Figen Yüksekdağ'ı ziyaret eden DEM Parti heyetinden açıklama: Fikrini değiştiren, kuşkusunu gidermek isteyen herkesle görüşmeye, uyarılarını dinlemeye hazırız

Önder, Yüksekdağ'ın "Sürecin yanındayız üzerimize ne düşerse yerine getirmeye hazırız" dediğini aktardı

Fotoğraf: AA

MHP Genel Başkanı Devlet Bahçeli'nin çağrısıyla başlayan ve DEM Parti heyetinin İmralı'da PKK lideri Abdullah Öcalan'a ziyaretiyle devam eden yeni süreçle ilgili gelişmeler devam ediyor.

DEM Parti TBMM Başkanvekili Sırrı Süreyya Önder ve Van Milletvekili Pervin Buldan ile yerine kayyum atanan eski Mardin Büyükşehir Belediye Başkanı Ahmet Türk'ten oluşan heyet, Meclis'te siyasi parti ziyaretlerini tamamladı.

"Üstüne düşeni yerine getirmeye hazır"

DEM Parti heyetinin bugün Kocaeli’deki Kandıra Cezaevi’nde tutuklu bulunan Figen Yüksekdağ ile görüşmesi 13:00'de başladı. Ardından 27'nci dönem HDP Diyarbakır Milletvekili Semra Güzel ile de bir görüşme yapıldı. Heyetin görüşmesi saat 14:20'te civarında bitti.

Görüşmenin ardından açıklama yapan Sırrı Süreyya Önder, Yüksekdağ'ın "Sürecin yanındayız üzerimize ne düşerse yerine getirmeye hazırız" dediğini aktardı.

Önder şöyle konuştu:

Onun dışında beş sene önce bu cezaevinden tahliye olmuştum, yine burada konuşmuştuk. Bunu şunu için söylüyorum; on yıl bu ülke ağır bir zaman kaybetti. Yerine konulması imkansız olan iki şey, yitip giden canlar ve zamandır. Bu çatışmalı süreçte, hayatını kaybeden, sağlığını kaybeden, bütün şehitler ve gaziler bütün ülkemizin onurudur. Hepimizin onlara ağır bir sorumluluğu ve borcu vardır ve onlara vereceğimiz en büyük armağan bu çatışmalı süreci sonlandırmak, bunu bir barışla taçlandırmak olacaktır. Ondan sonra hayatta olan herkese destek, hayatını kaybedenin geride bıraktığı yakınlarına bir yoldaş olmak hepimizin toplum olarak boynumuzun borcudur. Biz bu ciddiyette ve bu samimiyetteyiz. En çok da biziz çünkü bu konuda yüreği yanan, bu konuda birinci dereceden sıkıntı çeken, bedel ödeyenler de bizleriz. Hepsinin acısını yüreğimizde hissediyoruz ve rahmetle anıyoruz.

(Sayfalardan aktarılan metin)
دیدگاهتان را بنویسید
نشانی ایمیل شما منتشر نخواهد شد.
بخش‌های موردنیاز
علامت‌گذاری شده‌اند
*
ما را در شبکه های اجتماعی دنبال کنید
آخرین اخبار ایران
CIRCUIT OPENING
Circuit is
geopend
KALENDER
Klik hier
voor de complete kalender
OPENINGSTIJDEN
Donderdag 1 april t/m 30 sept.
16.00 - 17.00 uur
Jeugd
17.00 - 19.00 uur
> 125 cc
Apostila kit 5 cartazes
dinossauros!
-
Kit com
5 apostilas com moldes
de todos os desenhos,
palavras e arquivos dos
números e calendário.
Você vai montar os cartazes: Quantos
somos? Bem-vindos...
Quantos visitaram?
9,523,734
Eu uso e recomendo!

--

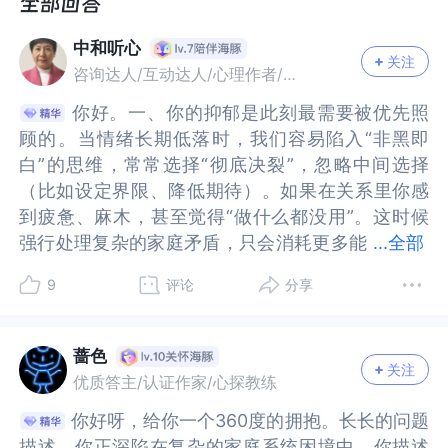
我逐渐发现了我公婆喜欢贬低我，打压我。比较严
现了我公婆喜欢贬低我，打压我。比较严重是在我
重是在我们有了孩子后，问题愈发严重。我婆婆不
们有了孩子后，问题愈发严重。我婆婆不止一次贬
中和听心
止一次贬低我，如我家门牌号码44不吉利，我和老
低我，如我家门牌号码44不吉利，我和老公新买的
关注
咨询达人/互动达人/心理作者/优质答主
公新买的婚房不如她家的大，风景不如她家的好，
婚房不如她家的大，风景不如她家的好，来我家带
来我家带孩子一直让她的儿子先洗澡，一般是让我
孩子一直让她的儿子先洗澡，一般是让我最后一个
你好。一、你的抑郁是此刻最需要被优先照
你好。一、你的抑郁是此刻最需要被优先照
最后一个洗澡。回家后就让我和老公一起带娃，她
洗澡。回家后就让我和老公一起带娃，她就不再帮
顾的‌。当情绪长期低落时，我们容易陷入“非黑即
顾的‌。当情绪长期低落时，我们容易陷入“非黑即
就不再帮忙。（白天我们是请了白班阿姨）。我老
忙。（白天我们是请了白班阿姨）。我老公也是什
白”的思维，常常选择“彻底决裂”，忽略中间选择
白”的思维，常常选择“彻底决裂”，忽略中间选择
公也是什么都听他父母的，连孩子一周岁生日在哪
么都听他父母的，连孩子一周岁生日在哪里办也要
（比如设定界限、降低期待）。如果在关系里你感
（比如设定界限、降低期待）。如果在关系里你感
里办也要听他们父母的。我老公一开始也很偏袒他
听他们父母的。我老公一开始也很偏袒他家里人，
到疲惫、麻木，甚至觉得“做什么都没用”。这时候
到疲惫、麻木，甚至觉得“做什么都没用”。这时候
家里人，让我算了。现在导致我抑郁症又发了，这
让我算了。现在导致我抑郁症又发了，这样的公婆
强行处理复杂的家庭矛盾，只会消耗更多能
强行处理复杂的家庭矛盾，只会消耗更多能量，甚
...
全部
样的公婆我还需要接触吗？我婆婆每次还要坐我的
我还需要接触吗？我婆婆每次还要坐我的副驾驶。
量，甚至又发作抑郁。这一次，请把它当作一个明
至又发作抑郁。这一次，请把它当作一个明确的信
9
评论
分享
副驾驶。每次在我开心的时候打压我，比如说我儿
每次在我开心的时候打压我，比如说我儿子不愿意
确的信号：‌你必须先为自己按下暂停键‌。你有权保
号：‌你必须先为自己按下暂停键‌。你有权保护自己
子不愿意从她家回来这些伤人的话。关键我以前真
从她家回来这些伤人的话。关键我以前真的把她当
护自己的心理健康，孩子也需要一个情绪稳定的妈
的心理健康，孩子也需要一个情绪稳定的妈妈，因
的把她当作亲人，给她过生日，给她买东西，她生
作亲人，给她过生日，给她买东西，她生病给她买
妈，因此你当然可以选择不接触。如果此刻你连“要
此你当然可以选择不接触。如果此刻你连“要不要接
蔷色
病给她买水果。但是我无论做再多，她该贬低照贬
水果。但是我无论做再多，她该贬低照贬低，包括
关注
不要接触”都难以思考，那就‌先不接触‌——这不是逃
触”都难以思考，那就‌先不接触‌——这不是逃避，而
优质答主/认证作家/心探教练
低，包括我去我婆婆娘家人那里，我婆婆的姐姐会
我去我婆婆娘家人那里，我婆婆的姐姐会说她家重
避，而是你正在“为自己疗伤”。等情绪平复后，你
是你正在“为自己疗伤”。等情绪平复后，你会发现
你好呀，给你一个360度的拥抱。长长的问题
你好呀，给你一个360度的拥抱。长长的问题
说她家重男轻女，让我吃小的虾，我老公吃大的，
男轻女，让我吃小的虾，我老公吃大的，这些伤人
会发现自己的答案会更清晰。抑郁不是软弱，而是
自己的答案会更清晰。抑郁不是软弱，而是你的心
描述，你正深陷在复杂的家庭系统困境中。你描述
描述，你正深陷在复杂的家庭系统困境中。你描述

## Görevler ve Alıştırmalar:
[1] Okuma metninde adı geçen bütün kişileri sıralayın.
[2] Kayıtlarda "我逐渐发现了我公婆喜欢贬低我，打压我。比较严" ifadesini içeren satırdan "孩子一直让她的儿子先洗澡，一般是让我最后一个" ifadesini içeren satıra kadar (bu satır dahil) olan satırları "Sıra" ve "Satır" sütunlarından oluşan bir Markdown tablosuna dönüştürün. Boş satırları tabloya almayın.

## Yanıtlar:
[1]
- Devlet Bahçeli
- Abdullah Öcalan
- Sırrı Süreyya Önder
- Pervin Buldan
- Ahmet Türk
- Figen Yüksekdağ
- Semra Güzel

[2]
| Sıra | Satır |
|---|---|
| 1 | 我逐渐发现了我公婆喜欢贬低我，打压我。比较严 |
| 2 | 现了我公婆喜欢贬低我，打压我。比较严重是在我 |
| 3 | 重是在我们有了孩子后，问题愈发严重。我婆婆不 |
| 4 | 们有了孩子后，问题愈发严重。我婆婆不止一次贬 |
| 5 | 中和听心 |
| 6 | 止一次贬低我，如我家门牌号码44不吉利，我和老 |
| 7 | 低我，如我家门牌号码44不吉利，我和老公新买的 |
| 8 | 关注 |
| 9 | 咨询达人/互动达人/心理作者/优质答主 |
| 10 | 公新买的婚房不如她家的大，风景不如她家的好， |
| 11 | 婚房不如她家的大，风景不如她家的好，来我家带 |
| 12 | 来我家带孩子一直让她的儿子先洗澡，一般是让我 |
| 13 | 孩子一直让她的儿子先洗澡，一般是让我最后一个 |